Hemorrhoidectomy is a surgical operation that aims to remove hemorrhoids, making sure that they do not come back. At the same time, there should be no damage to your anal sphincter muscle.
Hemorrhoidectomy is appropriate when you have the following:
- very large internal hemorrhoids, internal hemorrhoids that still cause problems after fixative procedures
- large external hemorrhoids that cause significant discomfort and pain
- both internal and external hemorrhoids
- had other treatments for hemorrhoids that have failed
Like any other surgical procedure, hemorrhoidectomy has its own risks. Pain, bleeding, and urinary retention are the most common side effects. The least common risks are divided into early problems or abnormalities that occur a few days after the surgery and late problems – those that occur months after the surgery.
Early problems are as follows:
- bleeding from the anal area
- hematoma or collection of blood in the surgical area
- incontinence or inability to control bladder or bowel
- infection of the surgical area
- fecal impaction or stool trapped in the anal canal
Late problems include:
- narrowing or stenosis of the anal canal
- recurrence of hemorrhoids
- fistula – which is the abnormal passage that forms between the anal or rectal canal
- rectal prolapsed – which happens when the rectal lining protrudes out of the anal opening like a protruding hemorrhoid.
There is a special preparation done before hemorrhoidectomy is performed. A day before the surgery, the nurse will give you an enema to cleanse your colon. Special preparations are mainly done to prevent the occurrence of infections after your surgery.
Keep in mind that the gastrointestinal tract consisting of the large intestine to the anus is inhabited by many bacteria. In this area, they are the harmless non-visible organisms that merely feed on food scraps to survive, but once they gain access to the other parts of your body, they turn into the most aggressive infection-causing machines overnight.
Before the hemorrhoid operation, you will either be given a general or spinal anesthesia so that you will not feel any pain. In a general anesthesia, you are asleep during the entire procedure, while in spinal anesthesia, you are numb form waist down to your toes. You are conscious and able to talk the whole time during the procedure.
The procedure involves making an incision on the tissue surrounding the hemorrhoid. Before hemorrhoid removal can take place, the swollen veins inside it are tied up to prevent bleeding. The incised area may be sewn or left open. Medicated gauze is used then placed over the incised wound. The incision can be done using either a knife, cautery pencil, or a laser. Lasersare often advertised as they are less painful and encourage faster healing, but these claims have not been proven. What is known is that lasers are more expensive than the traditional technique, takes longer to perform and can cause deep tissue injury.

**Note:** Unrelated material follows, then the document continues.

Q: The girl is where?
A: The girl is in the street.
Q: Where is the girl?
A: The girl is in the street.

After the surgery, you can expect some pain. Some bleeding is normal, especially on the first defecation. Straining is still avoided up to this point to prevent hemorrhoids from coming back.
For this, conservative management is applied at home. Follow up exams with your surgeon are done 2 to 3 weeks after surgery to check for your progress and complications.
Hemorrhoidectomy may provide better long-term results than fixative procedures that basically use the principle of cutting off blood flow to the hemorrhoid. However, surgery is more expensive, has greater risk of complications, and usually is more painful.